**TASK TO COMPLETE**
Line count for the string "left": state how many lines in the records below hold it, giving only the number.

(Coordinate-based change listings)
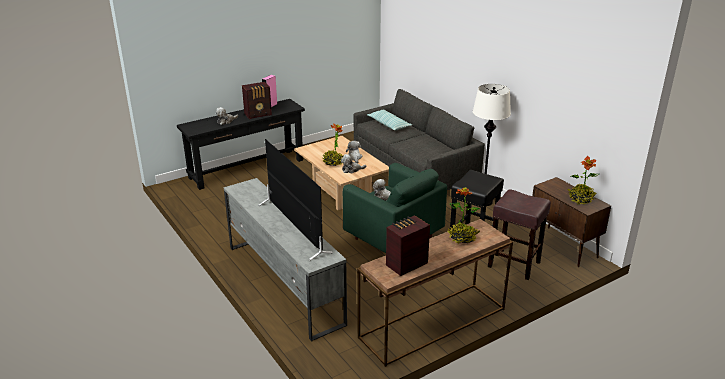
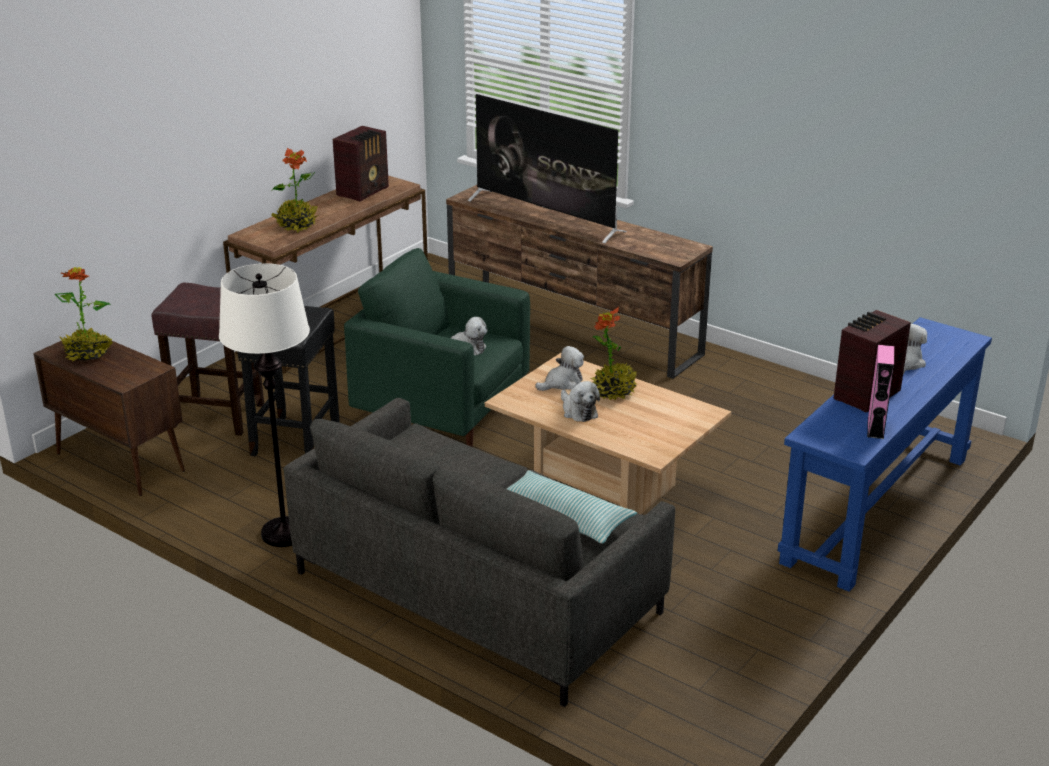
camera: 160 degrees right, 0 degrees up
black console table [177,99,305,190] -> blue console table [778,317,992,592]
grey tv stand [224,178,347,341] -> brown tv stand [446,185,713,379]

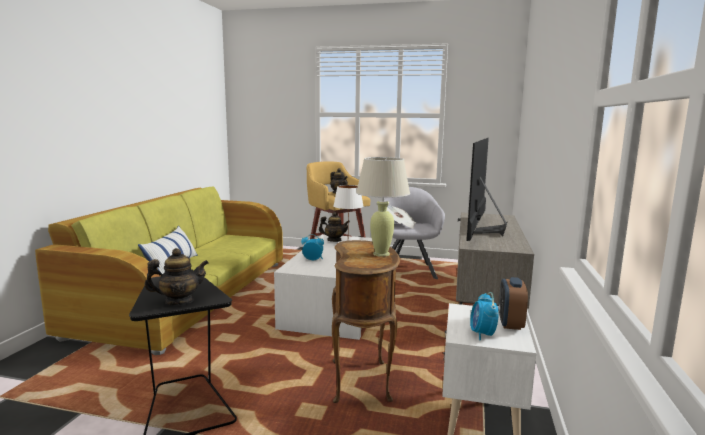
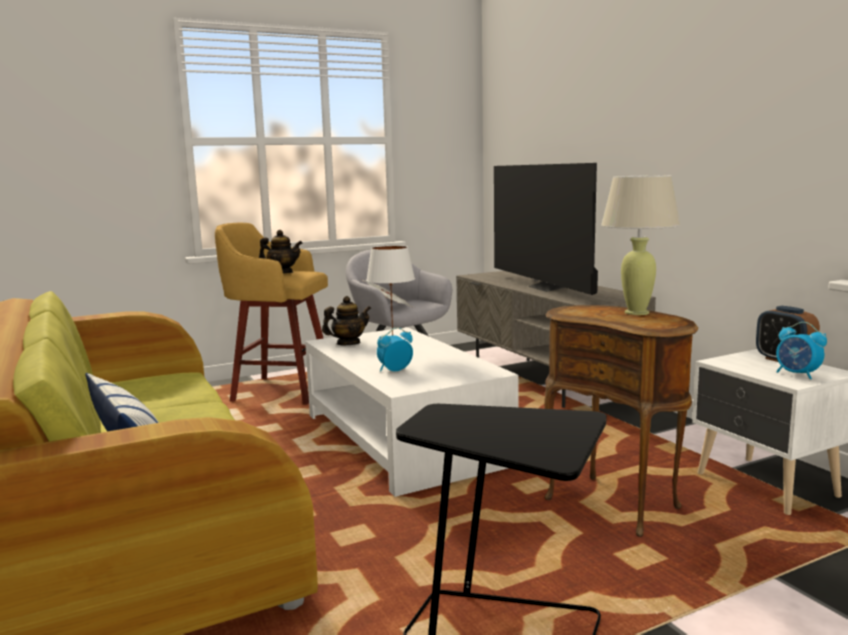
camera: 40 degrees left, 0 degrees up
teapot [144,248,209,306] -> none

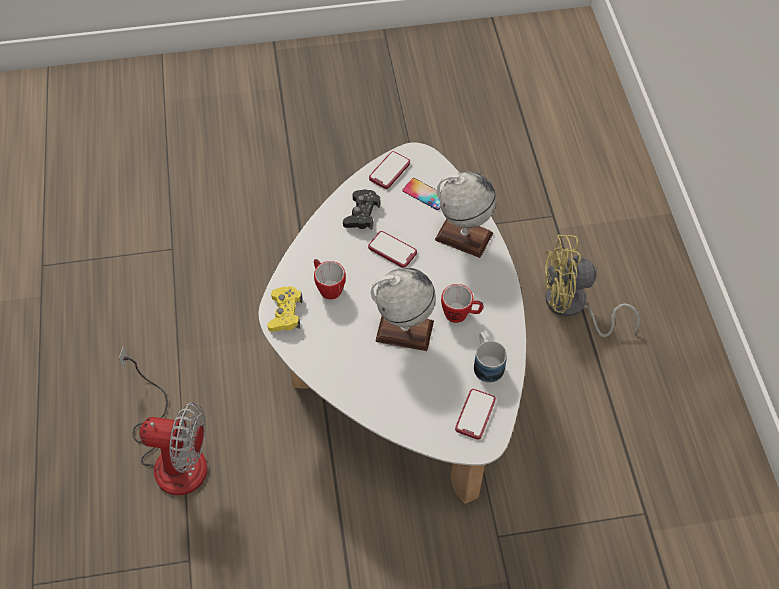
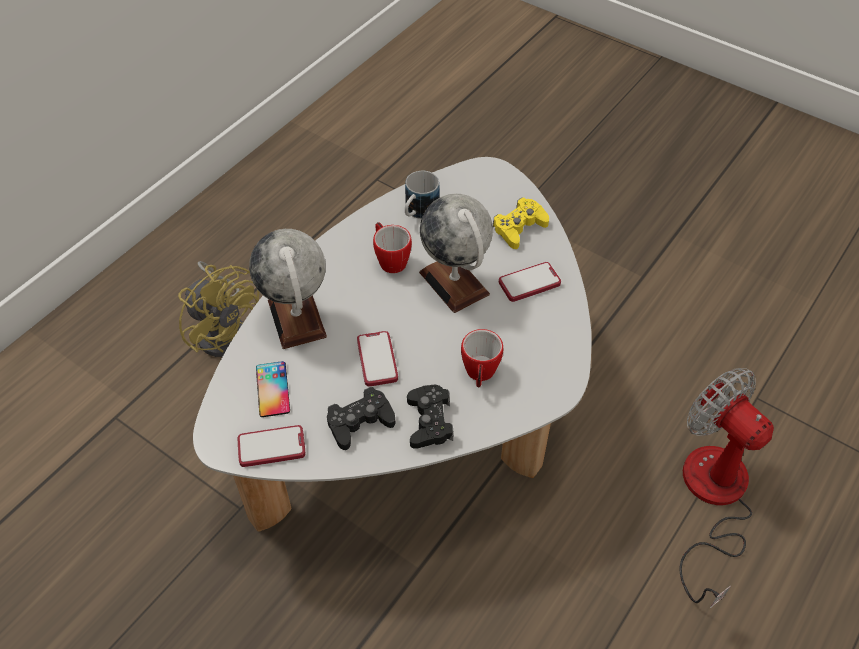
camera: 135 degrees left, 5 degrees down
yellow game controller [267,286,303,332] -> yellow game controller moved to [493,197,549,249]
phone [455,389,496,440] -> phone moved to [499,262,561,302]
none -> black game controller [407,385,453,449]

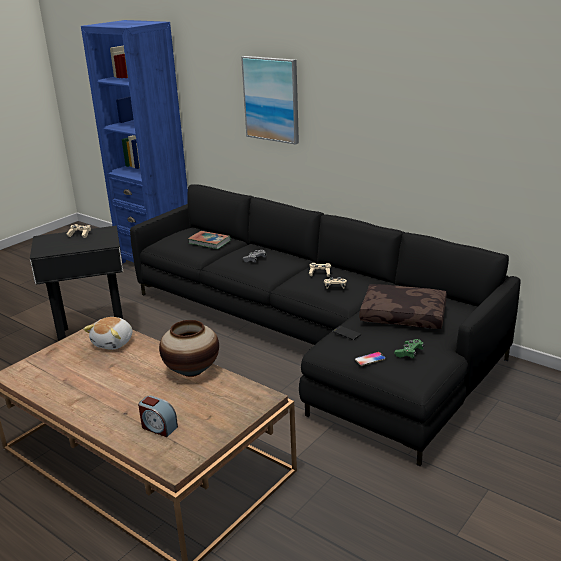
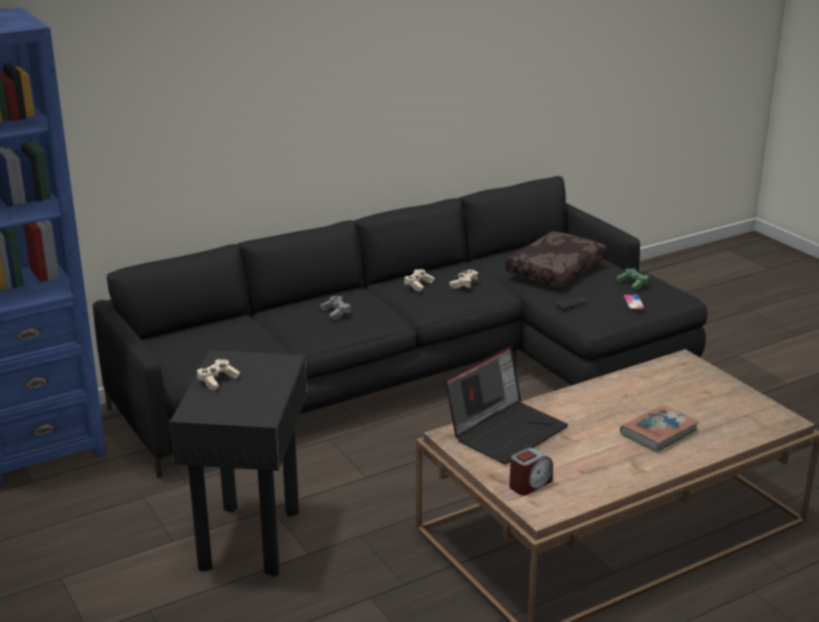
camera: 70 degrees left, 0 degrees up
plush toy [83,317,133,350] -> laptop [445,346,568,465]
alarm clock [138,395,178,437] -> alarm clock moved to [509,448,553,495]
vase [159,320,219,377] -> none
book [188,231,231,249] -> book moved to [620,405,699,452]
picture [241,56,299,145] -> none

**TASK OUTPUT**
3